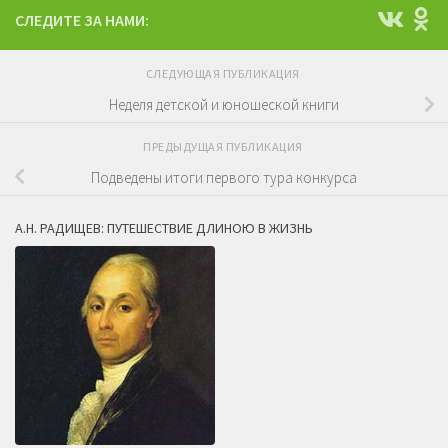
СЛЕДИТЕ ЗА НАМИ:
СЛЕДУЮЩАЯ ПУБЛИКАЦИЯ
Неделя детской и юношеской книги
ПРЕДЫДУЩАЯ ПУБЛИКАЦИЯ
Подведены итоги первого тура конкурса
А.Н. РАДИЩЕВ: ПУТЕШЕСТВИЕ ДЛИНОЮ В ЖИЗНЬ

====

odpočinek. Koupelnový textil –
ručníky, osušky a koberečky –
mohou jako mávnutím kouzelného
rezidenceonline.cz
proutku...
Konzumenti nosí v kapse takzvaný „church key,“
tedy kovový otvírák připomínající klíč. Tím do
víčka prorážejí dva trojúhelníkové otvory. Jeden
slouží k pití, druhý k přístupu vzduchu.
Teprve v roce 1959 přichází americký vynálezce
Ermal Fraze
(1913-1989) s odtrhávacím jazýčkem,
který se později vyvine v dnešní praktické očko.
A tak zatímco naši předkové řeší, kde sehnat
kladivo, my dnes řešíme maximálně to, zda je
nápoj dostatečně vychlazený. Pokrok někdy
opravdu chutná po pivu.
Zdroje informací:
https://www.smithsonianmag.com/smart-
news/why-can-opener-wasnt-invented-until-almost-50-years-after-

====

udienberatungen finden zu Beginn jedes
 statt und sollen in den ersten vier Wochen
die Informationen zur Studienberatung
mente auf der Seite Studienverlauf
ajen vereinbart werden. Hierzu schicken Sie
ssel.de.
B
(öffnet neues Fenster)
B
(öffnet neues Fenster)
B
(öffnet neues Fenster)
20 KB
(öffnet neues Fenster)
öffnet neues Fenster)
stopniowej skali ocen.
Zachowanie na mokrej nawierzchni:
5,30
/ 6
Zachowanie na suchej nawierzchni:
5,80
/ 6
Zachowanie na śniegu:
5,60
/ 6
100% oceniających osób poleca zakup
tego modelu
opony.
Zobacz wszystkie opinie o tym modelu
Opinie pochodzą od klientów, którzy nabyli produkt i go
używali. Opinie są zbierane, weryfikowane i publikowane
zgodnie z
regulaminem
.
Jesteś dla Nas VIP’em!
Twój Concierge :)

====

* EXERCISE DETAILS *
From the material, report only how many lines include the word "nawierzchni".

* ANSWER FOR THE TASK *
2